### Activity
Copy out the following material word for word, keeping every line and blank line as it appears.

....................

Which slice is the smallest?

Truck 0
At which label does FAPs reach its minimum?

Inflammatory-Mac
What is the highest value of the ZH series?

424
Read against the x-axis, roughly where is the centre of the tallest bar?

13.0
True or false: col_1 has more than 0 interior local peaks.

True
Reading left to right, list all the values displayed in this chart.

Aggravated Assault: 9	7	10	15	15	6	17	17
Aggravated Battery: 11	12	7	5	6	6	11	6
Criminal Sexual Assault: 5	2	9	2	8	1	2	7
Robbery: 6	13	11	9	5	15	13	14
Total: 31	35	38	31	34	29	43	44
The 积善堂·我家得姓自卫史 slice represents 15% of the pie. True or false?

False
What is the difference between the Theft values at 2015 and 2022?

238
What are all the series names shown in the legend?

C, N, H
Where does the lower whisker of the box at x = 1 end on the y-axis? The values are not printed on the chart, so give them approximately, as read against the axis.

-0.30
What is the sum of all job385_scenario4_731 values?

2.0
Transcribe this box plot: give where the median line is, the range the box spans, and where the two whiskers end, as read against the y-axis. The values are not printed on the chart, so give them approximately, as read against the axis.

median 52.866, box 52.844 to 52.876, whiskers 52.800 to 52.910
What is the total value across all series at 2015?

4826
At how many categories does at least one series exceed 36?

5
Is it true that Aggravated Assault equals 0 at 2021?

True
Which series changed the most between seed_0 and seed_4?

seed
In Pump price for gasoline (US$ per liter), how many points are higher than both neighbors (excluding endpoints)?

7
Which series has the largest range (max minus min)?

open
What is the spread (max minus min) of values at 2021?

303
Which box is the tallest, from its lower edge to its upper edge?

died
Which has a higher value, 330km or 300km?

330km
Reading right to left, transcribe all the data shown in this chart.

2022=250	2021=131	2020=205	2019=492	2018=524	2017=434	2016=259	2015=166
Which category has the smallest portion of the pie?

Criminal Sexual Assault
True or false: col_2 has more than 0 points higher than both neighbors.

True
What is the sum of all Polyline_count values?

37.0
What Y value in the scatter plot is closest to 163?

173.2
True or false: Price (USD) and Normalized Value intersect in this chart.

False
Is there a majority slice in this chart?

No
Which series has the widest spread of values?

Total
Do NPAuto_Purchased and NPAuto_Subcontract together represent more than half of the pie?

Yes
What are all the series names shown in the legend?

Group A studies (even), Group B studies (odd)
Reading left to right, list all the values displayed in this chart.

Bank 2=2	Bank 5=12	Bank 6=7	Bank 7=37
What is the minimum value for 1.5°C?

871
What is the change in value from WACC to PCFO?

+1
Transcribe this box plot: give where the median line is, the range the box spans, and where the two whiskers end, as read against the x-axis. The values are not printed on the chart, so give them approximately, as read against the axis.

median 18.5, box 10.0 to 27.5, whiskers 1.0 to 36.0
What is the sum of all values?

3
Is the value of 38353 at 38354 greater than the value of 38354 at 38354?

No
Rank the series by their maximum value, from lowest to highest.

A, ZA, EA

....................

### Result
Which slice is the smallest?

Truck 0
At which label does FAPs reach its minimum?

Inflammatory-Mac
What is the highest value of the ZH series?

424
Read against the x-axis, roughly where is the centre of the tallest bar?

13.0
True or false: col_1 has more than 0 interior local peaks.

True
Reading left to right, list all the values displayed in this chart.

Aggravated Assault: 9	7	10	15	15	6	17	17
Aggravated Battery: 11	12	7	5	6	6	11	6
Criminal Sexual Assault: 5	2	9	2	8	1	2	7
Robbery: 6	13	11	9	5	15	13	14
Total: 31	35	38	31	34	29	43	44
The 积善堂·我家得姓自卫史 slice represents 15% of the pie. True or false?

False
What is the difference between the Theft values at 2015 and 2022?

238
What are all the series names shown in the legend?

C, N, H
Where does the lower whisker of the box at x = 1 end on the y-axis? The values are not printed on the chart, so give them approximately, as read against the axis.

-0.30
What is the sum of all job385_scenario4_731 values?

2.0
Transcribe this box plot: give where the median line is, the range the box spans, and where the two whiskers end, as read against the y-axis. The values are not printed on the chart, so give them approximately, as read against the axis.

median 52.866, box 52.844 to 52.876, whiskers 52.800 to 52.910
What is the total value across all series at 2015?

4826
At how many categories does at least one series exceed 36?

5
Is it true that Aggravated Assault equals 0 at 2021?

True
Which series changed the most between seed_0 and seed_4?

seed
In Pump price for gasoline (US$ per liter), how many points are higher than both neighbors (excluding endpoints)?

7
Which series has the largest range (max minus min)?

open
What is the spread (max minus min) of values at 2021?

303
Which box is the tallest, from its lower edge to its upper edge?

died
Which has a higher value, 330km or 300km?

330km
Reading right to left, transcribe all the data shown in this chart.

2022=250	2021=131	2020=205	2019=492	2018=524	2017=434	2016=259	2015=166
Which category has the smallest portion of the pie?

Criminal Sexual Assault
True or false: col_2 has more than 0 points higher than both neighbors.

True
What is the sum of all Polyline_count values?

37.0
What Y value in the scatter plot is closest to 163?

173.2
True or false: Price (USD) and Normalized Value intersect in this chart.

False
Is there a majority slice in this chart?

No
Which series has the widest spread of values?

Total
Do NPAuto_Purchased and NPAuto_Subcontract together represent more than half of the pie?

Yes
What are all the series names shown in the legend?

Group A studies (even), Group B studies (odd)
Reading left to right, list all the values displayed in this chart.

Bank 2=2	Bank 5=12	Bank 6=7	Bank 7=37
What is the minimum value for 1.5°C?

871
What is the change in value from WACC to PCFO?

+1
Transcribe this box plot: give where the median line is, the range the box spans, and where the two whiskers end, as read against the x-axis. The values are not printed on the chart, so give them approximately, as read against the axis.

median 18.5, box 10.0 to 27.5, whiskers 1.0 to 36.0
What is the sum of all values?

3
Is the value of 38353 at 38354 greater than the value of 38354 at 38354?

No
Rank the series by their maximum value, from lowest to highest.

A, ZA, EA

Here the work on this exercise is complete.